* Job
With the pictures excluded, output only the lines from the one containing "19 V5 M5 19" through the last line of the entries, unchanged.

--- Data provided ---

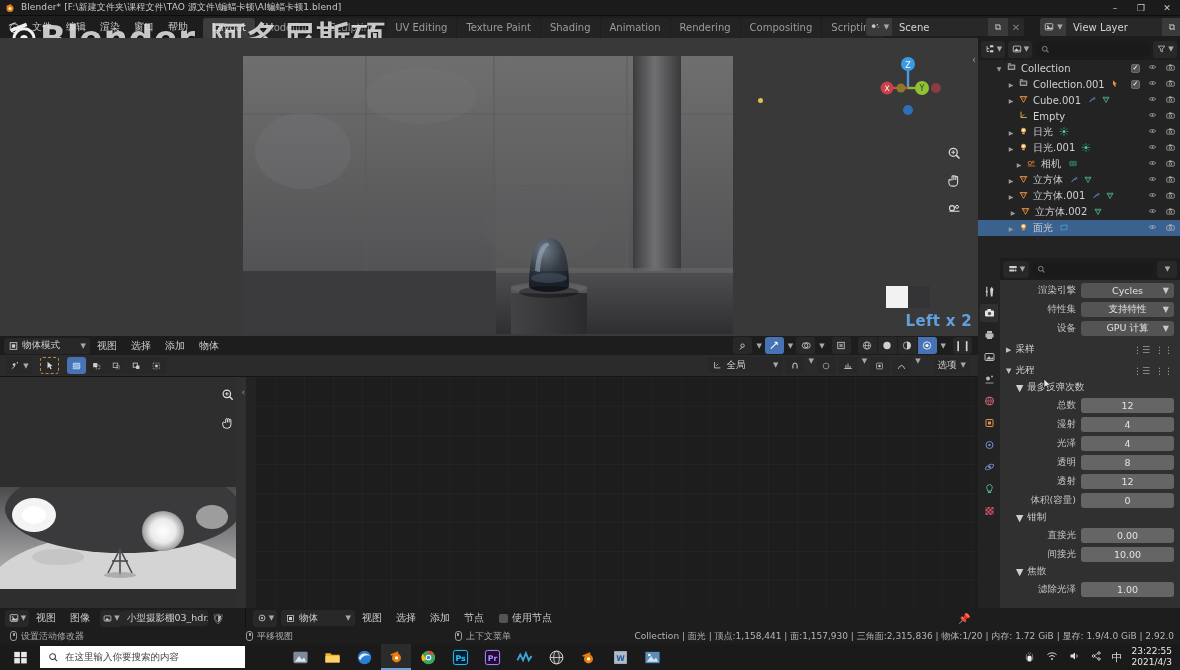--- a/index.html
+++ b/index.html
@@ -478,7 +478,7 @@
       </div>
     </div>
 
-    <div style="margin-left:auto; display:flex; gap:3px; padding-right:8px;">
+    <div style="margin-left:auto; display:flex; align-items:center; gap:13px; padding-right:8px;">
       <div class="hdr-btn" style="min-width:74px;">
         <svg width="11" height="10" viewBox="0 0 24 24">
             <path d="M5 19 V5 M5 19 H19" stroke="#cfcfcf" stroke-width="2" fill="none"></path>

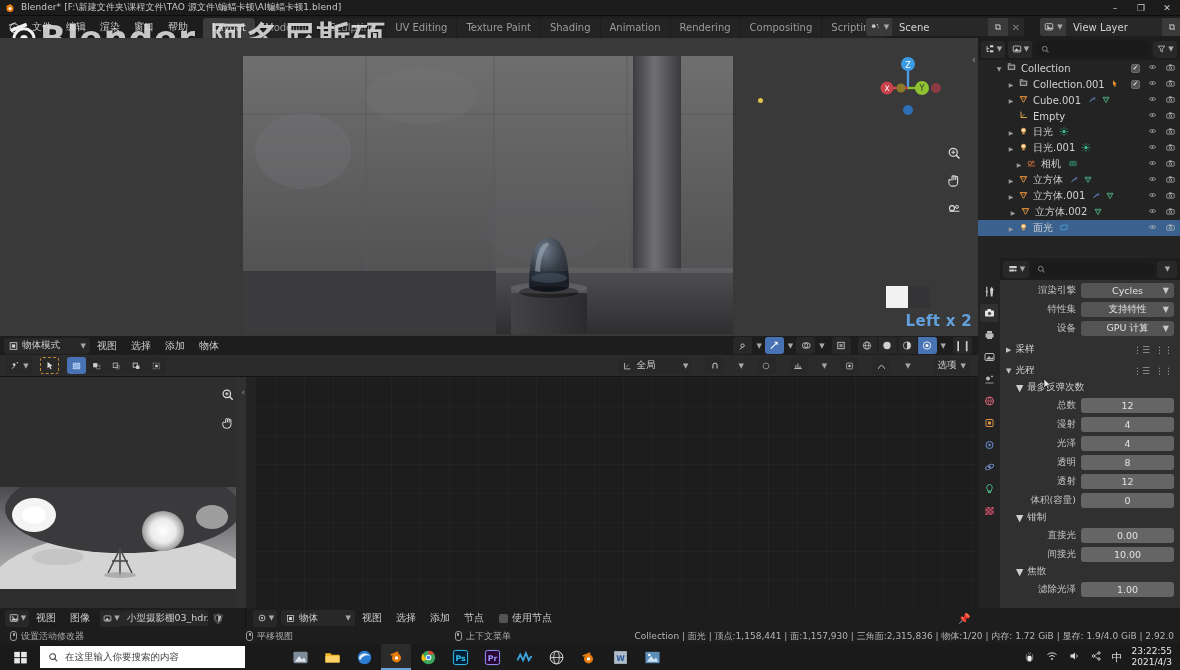--- a/index.html
+++ b/index.html
@@ -1166,7 +1166,6 @@
       <span class="sb-mouse right"></span>
       <span>上下文菜单</span>
     </div>
-    <div class="sb-stats">Collection | 面光 | 顶点:1,158,441 | 面:1,157,930 | 三角面:2,315,836 | 物体:1/20 | 内存: 1.72 GiB | 显存: 1.9/4.0 GiB | 2.92.0</div>
   </div>
 
   <div class="taskbar">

---

* Solution
             <path d="M5 19 V5 M5 19 H19" stroke="#cfcfcf" stroke-width="2" fill="none"></path>

--- a/index.html
+++ b/index.html
@@ -1166,7 +1166,6 @@
       <span class="sb-mouse right"></span>
       <span>上下文菜单</span>
     </div>
-    <div class="sb-stats">Collection | 面光 | 顶点:1,158,441 | 面:1,157,930 | 三角面:2,315,836 | 物体:1/20 | 内存: 1.72 GiB | 显存: 1.9/4.0 GiB | 2.92.0</div>
   </div>
 
   <div class="taskbar">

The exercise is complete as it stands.